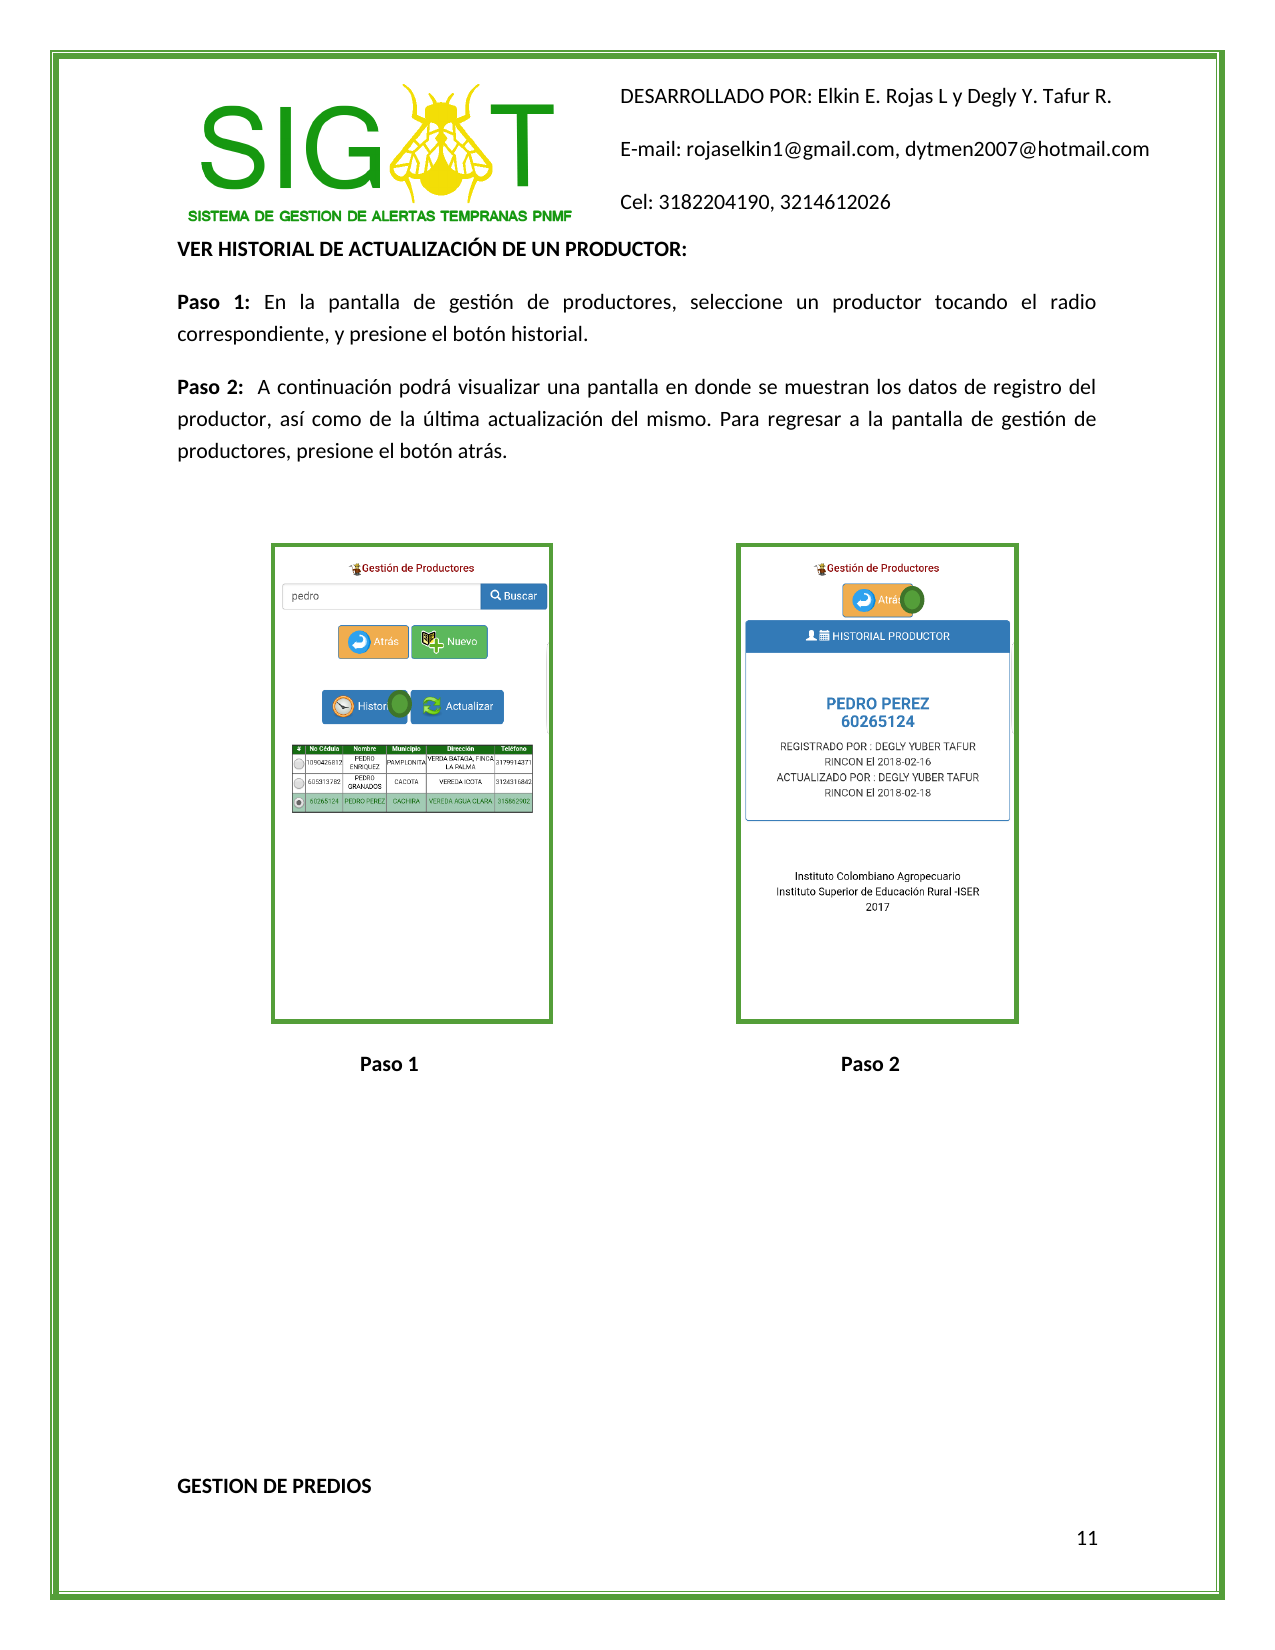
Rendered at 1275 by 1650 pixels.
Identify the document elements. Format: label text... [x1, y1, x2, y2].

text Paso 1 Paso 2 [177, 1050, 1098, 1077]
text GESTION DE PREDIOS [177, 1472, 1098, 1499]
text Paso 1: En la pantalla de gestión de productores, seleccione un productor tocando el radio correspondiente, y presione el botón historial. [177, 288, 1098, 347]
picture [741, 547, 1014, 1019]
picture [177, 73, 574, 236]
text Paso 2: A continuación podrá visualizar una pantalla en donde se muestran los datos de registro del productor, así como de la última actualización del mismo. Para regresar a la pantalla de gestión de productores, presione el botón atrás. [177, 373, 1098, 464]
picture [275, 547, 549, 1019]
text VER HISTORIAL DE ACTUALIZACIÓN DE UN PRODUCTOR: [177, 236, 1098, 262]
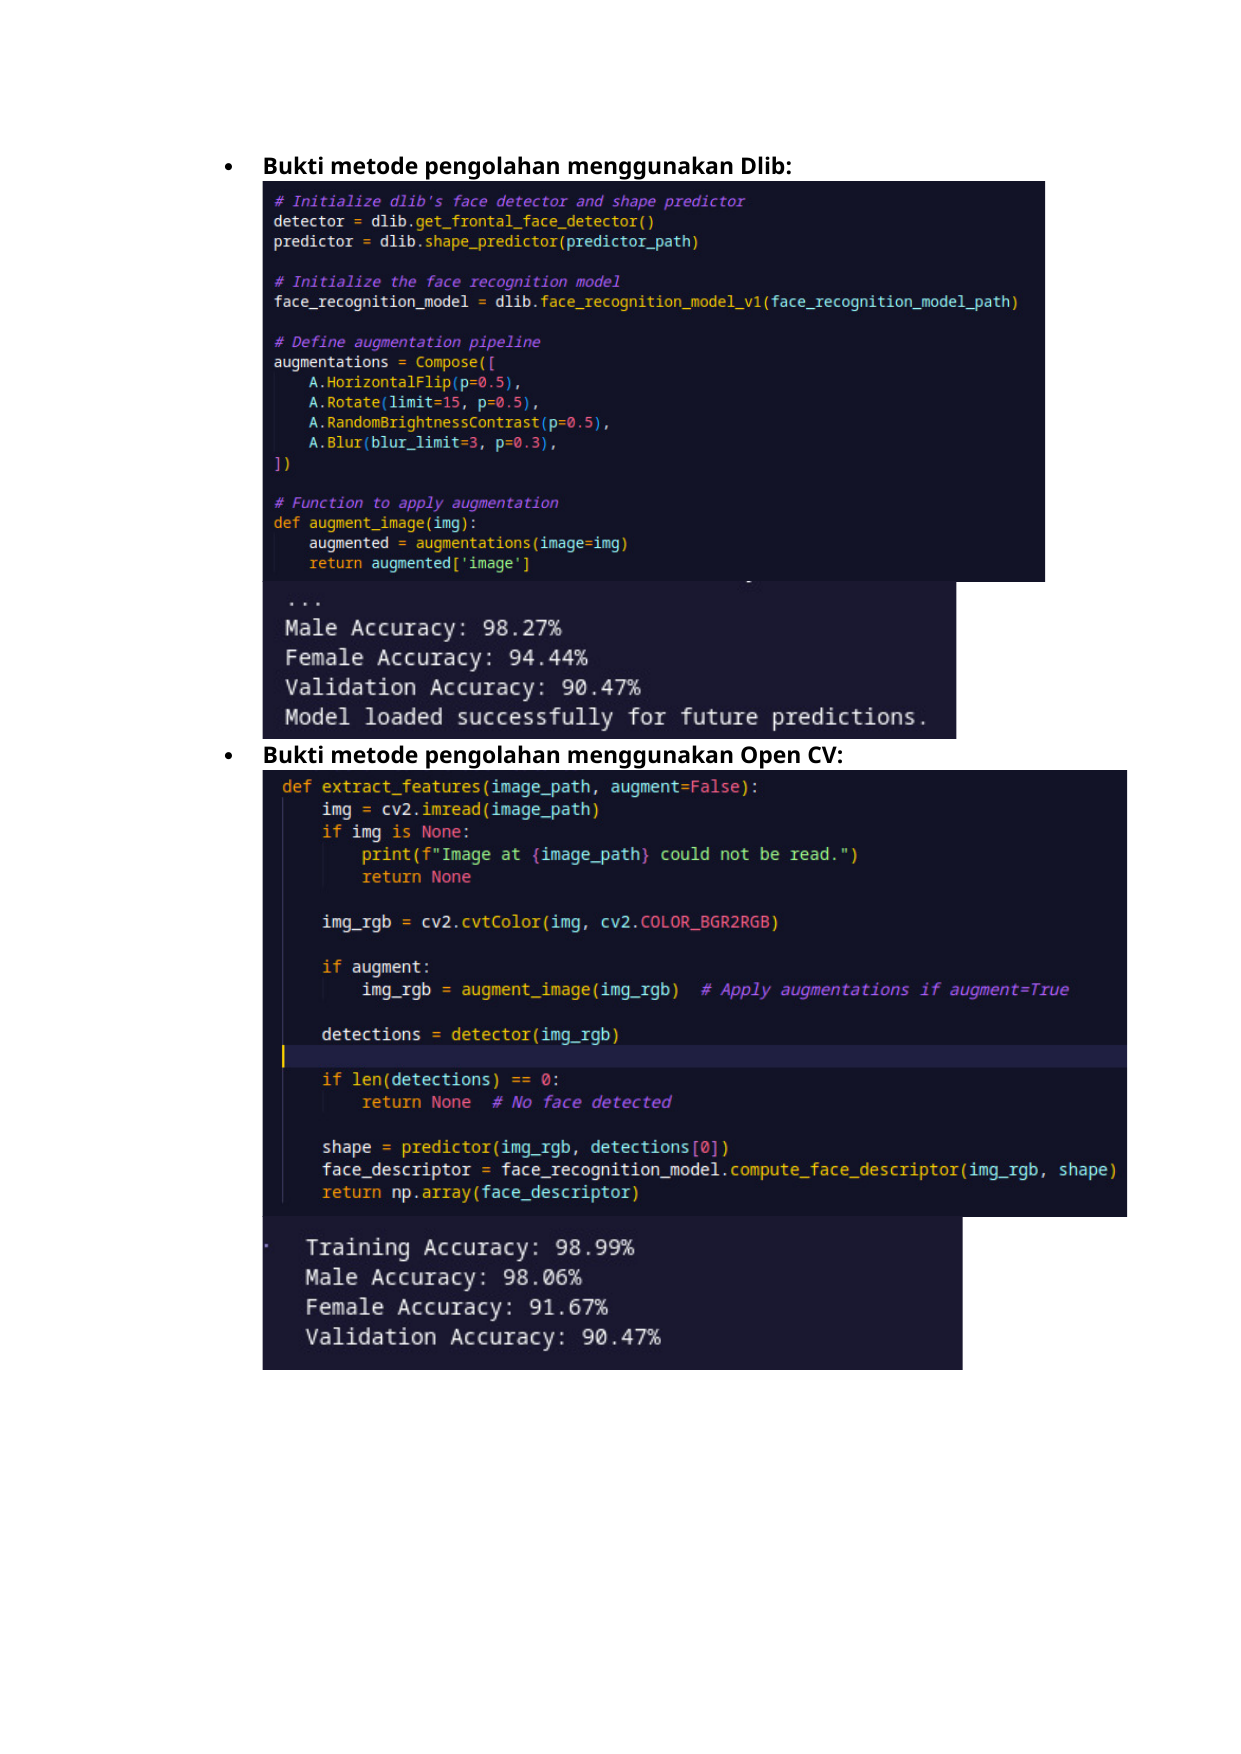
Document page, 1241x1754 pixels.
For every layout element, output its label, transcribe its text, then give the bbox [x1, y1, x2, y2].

Work to complete:
In the listing, find every line with the word "pixels" and state how many there are, nothing more.

Output below:
2